## Textauszug:
■ ■ ■

Das Fitnessstudio im Ort machte zu, denn "bei Webasto geht gerade irgendwas rum", erinnert sich Fitnesstrainer Stefan Basel. Viele gingen dann zum Trainieren in die Filialen, die noch geöffnet hatten. "So ein Schwachsinn", hätten manche gesagt. Im Nachhinein, "wenn man sich mal die Weltlage angeschaut hat", sei es gar nicht so falsch gewesen, das Studio zu schließen.
Brigitte Kössinger bat die Apotheken damals, Handdesinfektionsmittel herzustellen. Die ersten begannen, Masken zu nähen. Im Ort habe es einen unheimlichen Zusammenhalt gegeben, sagt die Bürgermeisterin. Die Leute hätten Picknick im Garten gemacht, mit zehn Metern Abstand. Auch ein Einkaufsservice für Ältere sei ins Leben gerufen worden.

■ ■ ■

## Aufgaben:
1 > Gib bitte den Abschnitt des Textauszugs zwischen „Das Fitnessstudio im“ und „Studio zu schließen.“ einschließlich wörtlich wieder.
2 > Übertrage diesen Satz aus dem Textauszug ins Englische: „Im Ort habe es einen unheimlichen Zusammenhalt gegeben, sagt die Bürgermeisterin.“
3 > Worum bat Brigitte Kössinger die Apotheken laut dem Textauszug?

■ ■ ■

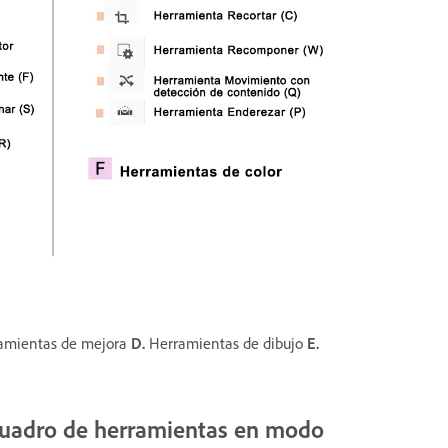
amientas de mejora
D.
Herramientas de dibujo
E.
 cuadro de herramientas en modo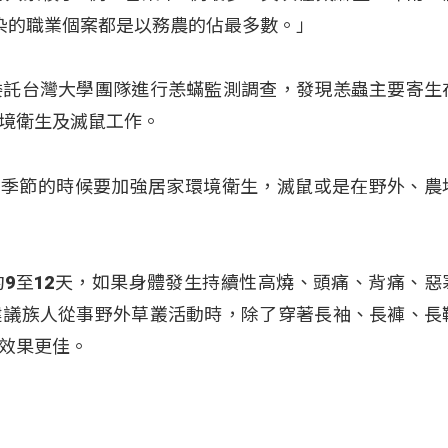
染的職業個案都是以務農的佔最多數。」
委託台灣大學團隊進行恙蟎監測調查，發現恙蟲主要寄生
境衛生及滅鼠工作。
)季節的時候要加強居家環境衛生，滅鼠或是在野外、農
9至12天，如果身體發生持續性高燒、頭痛、背痛、惡
建議族人從事野外草叢活動時，除了穿著長袖、長褲、長
效果更佳。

■ ■ ■

## Lösungen:
1 >
Das Fitnessstudio im Ort machte zu, denn "bei Webasto geht gerade irgendwas rum", erinnert sich Fitnesstrainer Stefan Basel. Viele gingen dann zum Trainieren in die Filialen, die noch geöffnet hatten. "So ein Schwachsinn", hätten manche gesagt. Im Nachhinein, "wenn man sich mal die Weltlage angeschaut hat", sei es gar nicht so falsch gewesen, das Studio zu schließen.

2 > There was an incredible sense of solidarity in the town, says the mayor.

3 > Sie bat sie, Handdesinfektionsmittel herzustellen.